Back in Westport — after a long commercial flight — the couple learned that a major artery was 90 percent blocked. He had survived only because his runner’s heart was so strong.

After a stent and medication, he’s back running. Christine has flown half a dozen times since then. And, of course, she writes.

A former Fulbright Scholar who received her Master of Fine Arts degree from the Iowa Writers’ Workshop, she says, “I’ve had Pulitzer Prize-winning writing teachers. But the best advice came from Jessica Bram and Suzanne Hoover” — 2 of her Westport Writers’ Workshop teachers. “They taught me to first listen to myself, then listen to others.”

Now others are listening to Christine. Last month she taught students how to break into children’s books. She should know: She’s got a multi-book publishing deal.

Christine got interested in writing for kids when Simon was in kindergarten. Her tales incorporated his classmates as characters. She read them aloud, and teachers encouraged her to do more.

She listened. She wrote. She branched out from kindergarten to middle grade fiction, and now to a harrowing but healing account of her terrible trip to Costa Rica.

Which — thanks to confidence gained through the Westport Writers’ Workshop — is a prize-winning essay, shared with Ladies’ Home Journal readers everywhere.

Westport Writers Workshop

(To read Christine’s essay, click here.)

Shameless Self-Promotion

One of the advantages of having your own blog is being able to blog about teaching blogging.

So here goes:

I’ve teamed up with Westport Writers’ Workshop to offer a 2-evening session called “Be a Blogger.”  On Thursday, July 14 and 21 (7 to 9 p.m.), I’ll help aspiring bloggers — this means you! — learn how to:

  • Choose a topic.
  • Generate ideas.
  • Create content.
  • Find a voice.
  • Respond to the Dude, Anonymous, or whoever else comments on your stuff — and create a community in the process.

We’ll also cover the mechanics of choosing a platform, finding graphics, and marketing and maintaining your blog.

That’s the 1st Thursday.  In the hands-on, interactive 2nd session you’ll develop your own blog, write the 1st post, put it online — and hear immediate feedback from fellow workshop participants.

Here’s 1 free hint on how to start blogging:  Embrace action verbs.
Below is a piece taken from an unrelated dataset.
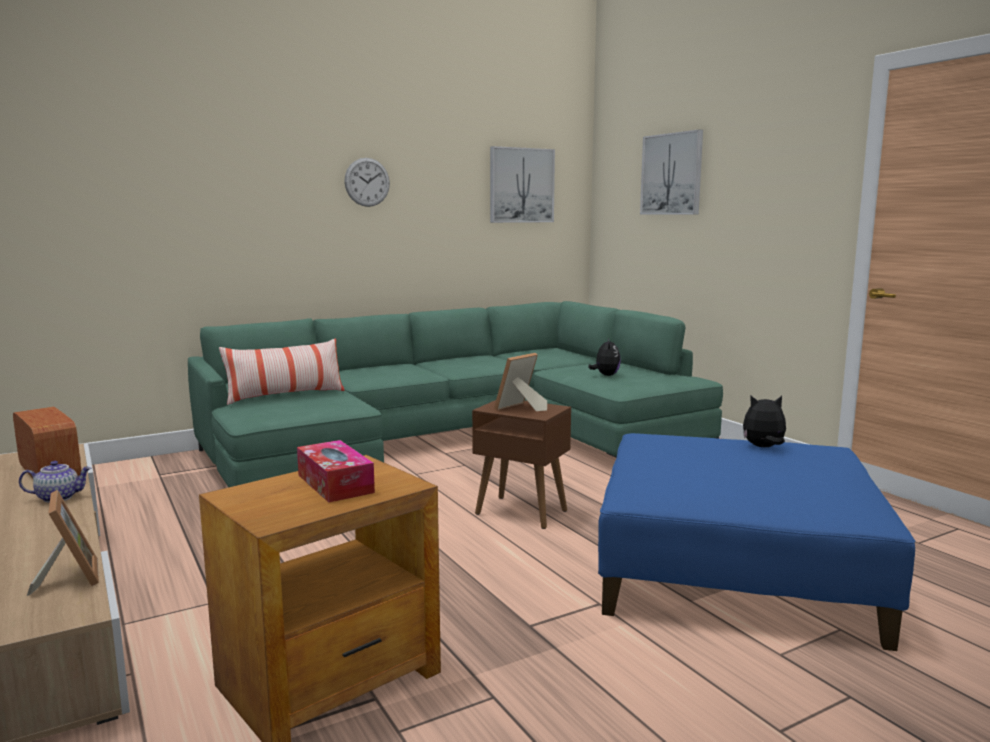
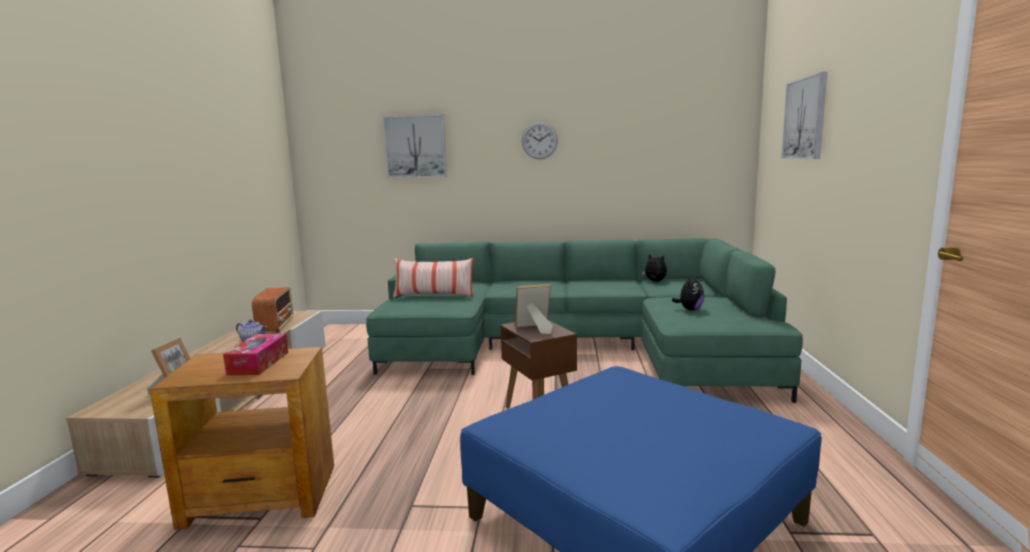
camera: 35 degrees right, 0 degrees up
(521, 185) = (680, 136): picture -> picture (415, 146)
(763, 447) = (697, 406): plush toy -> plush toy (654, 281)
But you have to pay for the rest.

(Westport Writers’ Workshop is at 3 Sylvan Road South.  Anyone age 14 and up is welcome.  For more information and to register, click here.  Space is limited to 12 soon-to-be-awesome bloggers.)

Avoid The Internet!

It may seem counter-intuitive to post a notice of this event here in cyberspace, but we live in weird world.

So here goes:

The Westport Writers’ Workshop has announced “Writing Hours Unplugged.”  Called “a nurturing program for writers who seek a quiet space in a setting conducive to creativity, free of the distractions of the Internet,” it takes place at the Workshop (3 Sylvan Road South) most days of the week, beginning at 8 a.m.  (Check email early!)

Writers can unplug when workshops are not in session — including Sundays, the traditional day of rest.
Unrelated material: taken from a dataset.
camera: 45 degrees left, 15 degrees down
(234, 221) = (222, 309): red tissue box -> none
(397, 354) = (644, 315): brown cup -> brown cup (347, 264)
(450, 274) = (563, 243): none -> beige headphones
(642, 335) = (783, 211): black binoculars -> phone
Not a workspace the Westport Writers' Workshop wants to see.

In addition to no whirring computers or chirping cellphones, the facility offers overflowing bookshelves, bright windows and stacks of resources.  (Plus a kitchen.)

The lack of internet access includes wireless.  Westport Writers’ Workshop founder Jessica Bram says “the single greatest impediment to productive writing is the distraction provided by access to the Internet.”
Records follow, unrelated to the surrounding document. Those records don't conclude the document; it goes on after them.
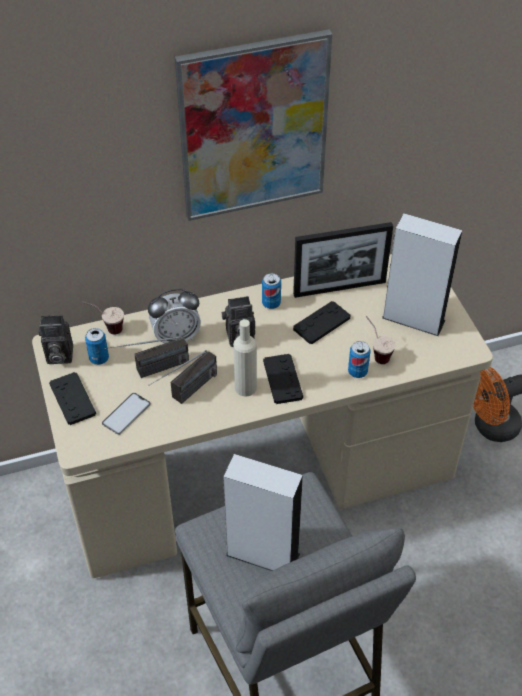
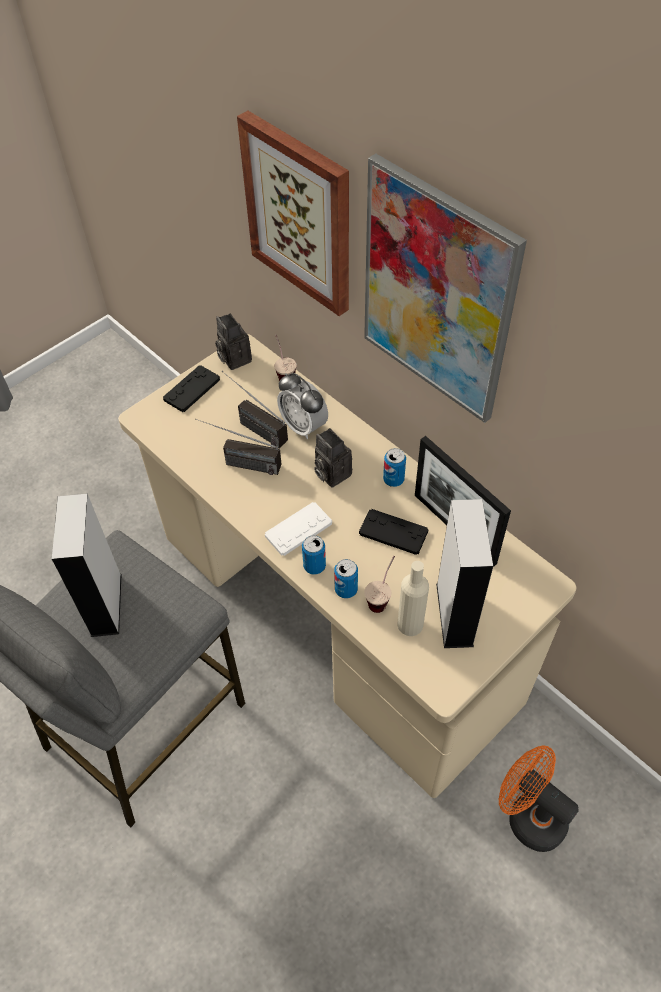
camera: 65 degrees right, 5 degrees up
(88, 167) = (300, 214): none -> picture
(99, 358) = (246, 385): can -> can (314, 566)
(126, 414) = (194, 431): phone -> none
(245, 387) = (272, 504): beige bottle -> beige bottle (410, 624)
(282, 379) = (298, 529): black game controller -> white game controller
Of course, there is no such thing as free non-internet access.  Writing Hours Unplugged is available only to Workshop members ($150 per year; includes program discounts and free admission to speaker events).  Memberships are available to “any writer or would-be writer in the community.”

“06880” likes the theory of unplugging, and writing in glorious, undistracted, quiet, contemplative, sylvan solitude.

But how would we know when The Dude, Jeffxs or any of our other fans readers comments on this post?